━━ Material to process
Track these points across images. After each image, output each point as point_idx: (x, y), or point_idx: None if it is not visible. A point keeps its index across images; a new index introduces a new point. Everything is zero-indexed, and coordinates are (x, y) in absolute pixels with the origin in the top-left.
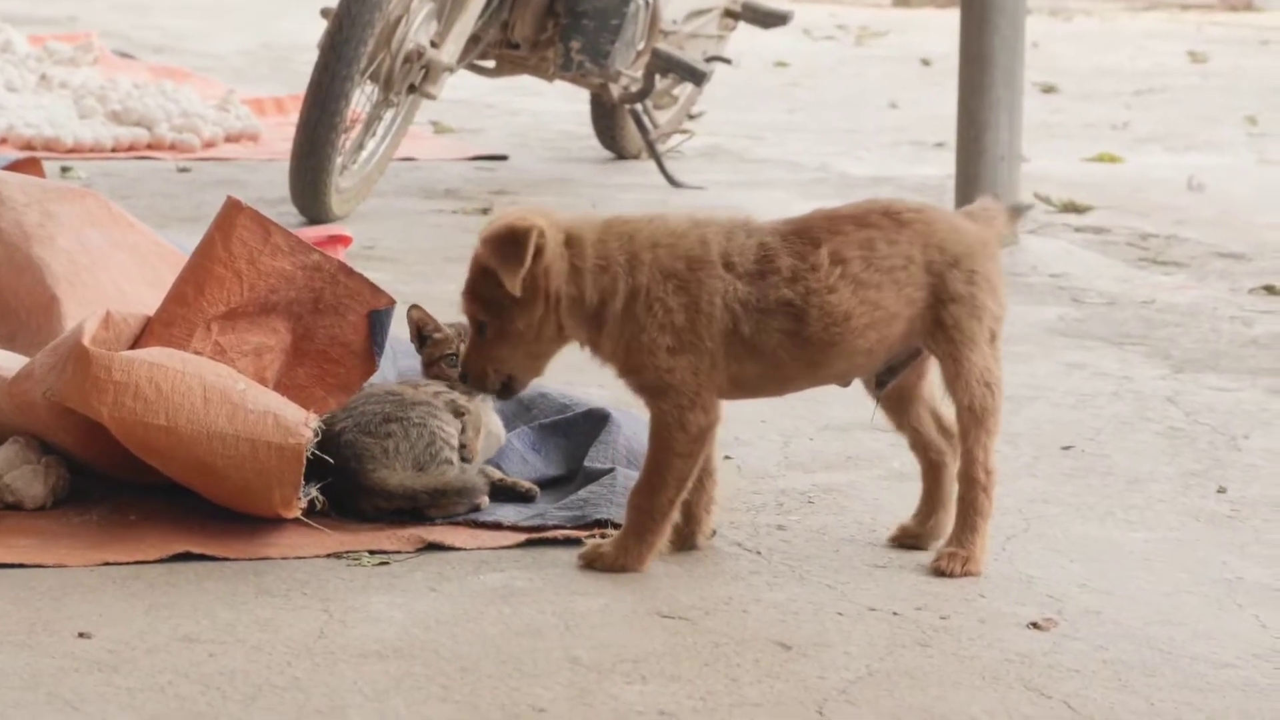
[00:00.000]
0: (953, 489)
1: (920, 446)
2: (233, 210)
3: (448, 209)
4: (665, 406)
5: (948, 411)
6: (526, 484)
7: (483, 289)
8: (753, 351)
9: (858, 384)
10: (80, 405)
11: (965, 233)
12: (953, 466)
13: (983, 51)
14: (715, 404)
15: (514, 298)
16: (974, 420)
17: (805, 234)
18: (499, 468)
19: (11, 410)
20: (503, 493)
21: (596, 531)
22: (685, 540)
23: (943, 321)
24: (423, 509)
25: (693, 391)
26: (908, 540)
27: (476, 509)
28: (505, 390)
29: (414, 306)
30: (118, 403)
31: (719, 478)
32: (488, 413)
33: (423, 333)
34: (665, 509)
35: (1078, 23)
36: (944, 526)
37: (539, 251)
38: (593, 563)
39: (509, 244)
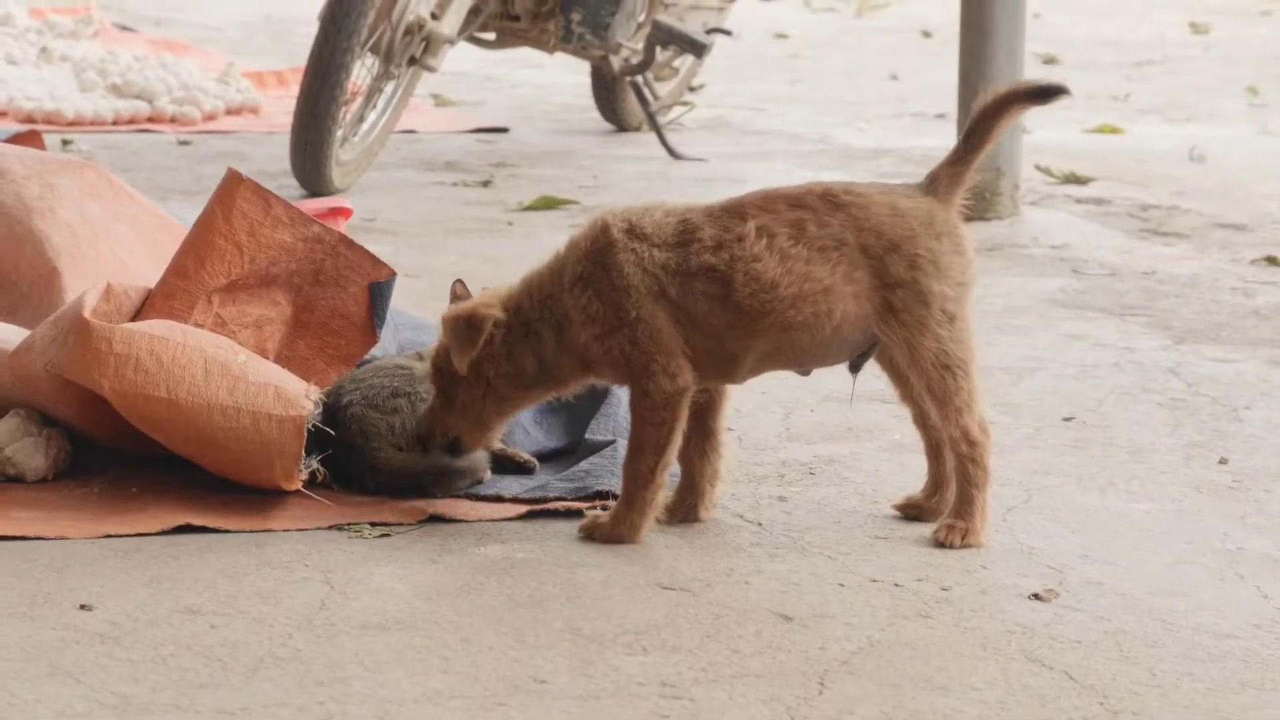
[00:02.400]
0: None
1: (922, 423)
2: (233, 182)
3: (448, 181)
4: (629, 380)
5: None
6: (524, 455)
7: (442, 362)
8: (689, 318)
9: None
10: (81, 377)
11: (906, 215)
12: None
13: (984, 22)
14: (681, 370)
15: (462, 375)
16: (936, 402)
17: (735, 211)
18: (501, 440)
19: (13, 383)
20: (501, 462)
21: (597, 503)
22: (688, 512)
23: (893, 306)
24: (425, 486)
25: (643, 361)
26: (912, 511)
27: (479, 483)
28: (453, 449)
29: (458, 281)
30: (118, 375)
31: (725, 452)
32: None
33: None
34: (647, 476)
35: None
36: (949, 503)
37: (490, 339)
38: (591, 534)
39: (465, 328)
━━━━
The lines above from the one with "17: (805, 234)" through the one with "38: (593, 563)" are to be duplicated exactly, ends included, with nothing added.

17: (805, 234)
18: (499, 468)
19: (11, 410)
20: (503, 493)
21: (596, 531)
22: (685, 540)
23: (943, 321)
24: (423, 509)
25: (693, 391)
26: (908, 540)
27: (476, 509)
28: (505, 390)
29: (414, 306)
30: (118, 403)
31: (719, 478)
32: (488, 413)
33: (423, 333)
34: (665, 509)
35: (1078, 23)
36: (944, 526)
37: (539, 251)
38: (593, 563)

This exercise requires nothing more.